Items from a data source

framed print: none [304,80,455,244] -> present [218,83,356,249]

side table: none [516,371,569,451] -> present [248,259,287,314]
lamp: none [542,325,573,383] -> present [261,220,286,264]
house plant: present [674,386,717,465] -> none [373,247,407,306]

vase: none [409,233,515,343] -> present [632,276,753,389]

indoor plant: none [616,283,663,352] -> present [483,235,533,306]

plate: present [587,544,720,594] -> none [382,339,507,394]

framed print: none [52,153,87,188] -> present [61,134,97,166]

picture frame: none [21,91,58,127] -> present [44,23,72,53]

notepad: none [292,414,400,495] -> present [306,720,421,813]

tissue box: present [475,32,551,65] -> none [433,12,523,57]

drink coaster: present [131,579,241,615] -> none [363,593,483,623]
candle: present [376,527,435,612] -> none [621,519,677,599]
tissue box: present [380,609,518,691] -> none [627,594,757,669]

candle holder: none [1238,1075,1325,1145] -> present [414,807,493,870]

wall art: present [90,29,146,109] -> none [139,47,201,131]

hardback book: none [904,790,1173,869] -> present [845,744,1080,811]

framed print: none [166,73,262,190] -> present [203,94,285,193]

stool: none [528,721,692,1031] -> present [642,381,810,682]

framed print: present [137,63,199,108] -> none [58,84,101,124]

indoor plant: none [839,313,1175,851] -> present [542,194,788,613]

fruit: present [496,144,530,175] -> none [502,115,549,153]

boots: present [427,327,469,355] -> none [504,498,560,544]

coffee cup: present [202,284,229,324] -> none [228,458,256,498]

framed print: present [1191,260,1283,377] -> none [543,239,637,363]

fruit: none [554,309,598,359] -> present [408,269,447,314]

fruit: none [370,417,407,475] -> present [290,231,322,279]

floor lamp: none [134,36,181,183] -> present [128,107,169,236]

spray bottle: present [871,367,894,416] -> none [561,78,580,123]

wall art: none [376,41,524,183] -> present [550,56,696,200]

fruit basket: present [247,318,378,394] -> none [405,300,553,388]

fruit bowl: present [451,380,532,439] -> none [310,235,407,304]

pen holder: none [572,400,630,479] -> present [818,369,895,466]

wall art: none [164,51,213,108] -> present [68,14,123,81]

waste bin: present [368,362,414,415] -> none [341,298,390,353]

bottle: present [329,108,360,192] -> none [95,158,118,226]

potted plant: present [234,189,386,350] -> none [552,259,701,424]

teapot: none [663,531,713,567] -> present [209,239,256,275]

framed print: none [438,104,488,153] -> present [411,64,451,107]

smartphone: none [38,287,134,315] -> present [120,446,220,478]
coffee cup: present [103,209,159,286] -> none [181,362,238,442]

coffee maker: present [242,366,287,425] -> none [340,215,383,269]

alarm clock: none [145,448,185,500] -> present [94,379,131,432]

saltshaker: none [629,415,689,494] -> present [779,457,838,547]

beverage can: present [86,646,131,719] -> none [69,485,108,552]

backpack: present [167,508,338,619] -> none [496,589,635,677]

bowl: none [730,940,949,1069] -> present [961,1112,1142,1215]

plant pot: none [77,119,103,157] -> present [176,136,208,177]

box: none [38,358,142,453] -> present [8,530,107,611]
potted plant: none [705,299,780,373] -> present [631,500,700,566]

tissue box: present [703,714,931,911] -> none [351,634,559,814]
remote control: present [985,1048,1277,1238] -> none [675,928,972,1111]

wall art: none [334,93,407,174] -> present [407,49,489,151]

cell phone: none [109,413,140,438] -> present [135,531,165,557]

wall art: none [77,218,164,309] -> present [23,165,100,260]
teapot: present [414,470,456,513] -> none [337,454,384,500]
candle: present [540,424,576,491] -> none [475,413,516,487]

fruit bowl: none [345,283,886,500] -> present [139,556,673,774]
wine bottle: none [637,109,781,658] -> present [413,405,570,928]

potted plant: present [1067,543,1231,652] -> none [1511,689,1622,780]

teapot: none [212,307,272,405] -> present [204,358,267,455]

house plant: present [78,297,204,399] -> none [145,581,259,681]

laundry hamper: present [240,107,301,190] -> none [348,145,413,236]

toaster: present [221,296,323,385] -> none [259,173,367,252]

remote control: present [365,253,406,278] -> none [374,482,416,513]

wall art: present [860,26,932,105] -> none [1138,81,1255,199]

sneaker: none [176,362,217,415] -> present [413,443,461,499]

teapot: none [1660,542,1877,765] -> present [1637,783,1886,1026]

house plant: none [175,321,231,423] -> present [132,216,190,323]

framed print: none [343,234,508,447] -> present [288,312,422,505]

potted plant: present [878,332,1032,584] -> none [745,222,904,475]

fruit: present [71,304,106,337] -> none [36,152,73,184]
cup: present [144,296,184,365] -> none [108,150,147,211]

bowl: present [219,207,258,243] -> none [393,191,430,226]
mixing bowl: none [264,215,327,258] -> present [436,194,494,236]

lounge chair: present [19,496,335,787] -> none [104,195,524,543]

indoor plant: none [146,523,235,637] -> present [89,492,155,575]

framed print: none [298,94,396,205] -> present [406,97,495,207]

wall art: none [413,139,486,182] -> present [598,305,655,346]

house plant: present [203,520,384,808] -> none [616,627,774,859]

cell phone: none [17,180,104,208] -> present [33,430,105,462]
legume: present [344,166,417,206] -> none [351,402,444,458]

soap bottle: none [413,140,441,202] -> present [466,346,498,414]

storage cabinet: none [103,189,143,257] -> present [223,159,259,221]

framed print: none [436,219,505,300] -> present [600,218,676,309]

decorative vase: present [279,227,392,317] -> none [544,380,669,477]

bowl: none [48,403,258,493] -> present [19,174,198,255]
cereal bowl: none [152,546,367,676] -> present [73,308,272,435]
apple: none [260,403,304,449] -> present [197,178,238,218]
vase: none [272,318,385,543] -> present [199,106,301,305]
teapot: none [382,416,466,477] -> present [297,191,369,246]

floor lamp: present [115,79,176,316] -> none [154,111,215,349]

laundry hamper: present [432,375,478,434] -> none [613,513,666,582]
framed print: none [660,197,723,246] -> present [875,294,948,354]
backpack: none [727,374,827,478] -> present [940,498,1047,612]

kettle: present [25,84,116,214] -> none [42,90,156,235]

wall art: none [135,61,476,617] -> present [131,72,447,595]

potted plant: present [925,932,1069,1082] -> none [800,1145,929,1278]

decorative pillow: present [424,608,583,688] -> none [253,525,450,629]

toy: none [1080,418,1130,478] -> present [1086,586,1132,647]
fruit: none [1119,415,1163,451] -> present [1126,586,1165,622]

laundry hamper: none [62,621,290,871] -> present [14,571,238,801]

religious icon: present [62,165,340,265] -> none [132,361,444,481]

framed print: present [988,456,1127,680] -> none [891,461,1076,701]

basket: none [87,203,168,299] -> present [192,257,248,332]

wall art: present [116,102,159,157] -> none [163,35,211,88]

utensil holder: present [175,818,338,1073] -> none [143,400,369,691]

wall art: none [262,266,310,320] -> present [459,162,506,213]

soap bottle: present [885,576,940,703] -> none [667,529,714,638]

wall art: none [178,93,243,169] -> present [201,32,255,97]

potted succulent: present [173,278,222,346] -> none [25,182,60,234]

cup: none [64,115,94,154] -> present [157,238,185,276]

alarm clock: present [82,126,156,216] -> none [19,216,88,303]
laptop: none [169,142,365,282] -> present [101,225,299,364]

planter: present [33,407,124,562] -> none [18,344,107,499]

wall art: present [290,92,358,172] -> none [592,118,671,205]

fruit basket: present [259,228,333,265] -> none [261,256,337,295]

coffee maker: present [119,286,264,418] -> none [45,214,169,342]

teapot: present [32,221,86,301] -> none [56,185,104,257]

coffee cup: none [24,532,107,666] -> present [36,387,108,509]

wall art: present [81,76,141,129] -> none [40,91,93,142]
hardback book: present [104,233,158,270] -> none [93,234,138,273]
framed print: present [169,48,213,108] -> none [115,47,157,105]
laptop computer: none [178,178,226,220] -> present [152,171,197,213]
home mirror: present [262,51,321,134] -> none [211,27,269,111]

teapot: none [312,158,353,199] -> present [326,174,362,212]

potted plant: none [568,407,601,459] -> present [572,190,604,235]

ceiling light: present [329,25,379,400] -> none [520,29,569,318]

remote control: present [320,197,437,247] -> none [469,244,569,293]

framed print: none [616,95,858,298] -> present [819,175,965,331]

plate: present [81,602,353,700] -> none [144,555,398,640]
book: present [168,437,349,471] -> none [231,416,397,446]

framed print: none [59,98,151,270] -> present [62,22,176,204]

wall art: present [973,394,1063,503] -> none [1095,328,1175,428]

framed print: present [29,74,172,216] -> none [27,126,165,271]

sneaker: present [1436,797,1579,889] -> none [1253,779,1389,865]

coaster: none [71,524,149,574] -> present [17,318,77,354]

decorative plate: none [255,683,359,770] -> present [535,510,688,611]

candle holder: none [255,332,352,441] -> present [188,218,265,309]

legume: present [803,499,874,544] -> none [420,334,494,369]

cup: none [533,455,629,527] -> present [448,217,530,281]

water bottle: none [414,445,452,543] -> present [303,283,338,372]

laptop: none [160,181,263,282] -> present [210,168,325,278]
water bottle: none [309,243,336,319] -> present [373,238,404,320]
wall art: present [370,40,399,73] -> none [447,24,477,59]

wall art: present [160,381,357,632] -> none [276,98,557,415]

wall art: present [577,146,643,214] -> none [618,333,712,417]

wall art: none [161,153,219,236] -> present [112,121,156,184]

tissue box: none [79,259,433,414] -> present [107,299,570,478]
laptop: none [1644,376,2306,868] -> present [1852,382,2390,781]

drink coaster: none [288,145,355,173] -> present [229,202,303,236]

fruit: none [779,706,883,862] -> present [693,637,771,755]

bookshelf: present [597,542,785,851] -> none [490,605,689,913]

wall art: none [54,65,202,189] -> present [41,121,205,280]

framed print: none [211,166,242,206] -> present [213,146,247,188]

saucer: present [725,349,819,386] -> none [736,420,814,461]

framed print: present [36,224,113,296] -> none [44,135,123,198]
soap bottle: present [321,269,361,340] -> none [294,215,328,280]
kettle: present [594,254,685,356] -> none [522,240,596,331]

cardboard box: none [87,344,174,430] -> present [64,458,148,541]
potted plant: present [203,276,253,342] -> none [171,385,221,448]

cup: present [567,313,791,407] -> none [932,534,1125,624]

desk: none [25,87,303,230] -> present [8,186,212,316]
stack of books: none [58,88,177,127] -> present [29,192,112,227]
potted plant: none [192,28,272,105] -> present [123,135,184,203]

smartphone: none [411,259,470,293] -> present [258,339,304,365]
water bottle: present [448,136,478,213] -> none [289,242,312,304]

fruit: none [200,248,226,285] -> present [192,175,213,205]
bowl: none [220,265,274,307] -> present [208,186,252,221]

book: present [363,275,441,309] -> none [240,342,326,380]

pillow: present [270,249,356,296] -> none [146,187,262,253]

■ **Problem to work on**
Find all lines in the records that hold the word "alarm". Copy them.

■ **Written solution**
alarm clock: none [145,448,185,500] -> present [94,379,131,432]
alarm clock: present [82,126,156,216] -> none [19,216,88,303]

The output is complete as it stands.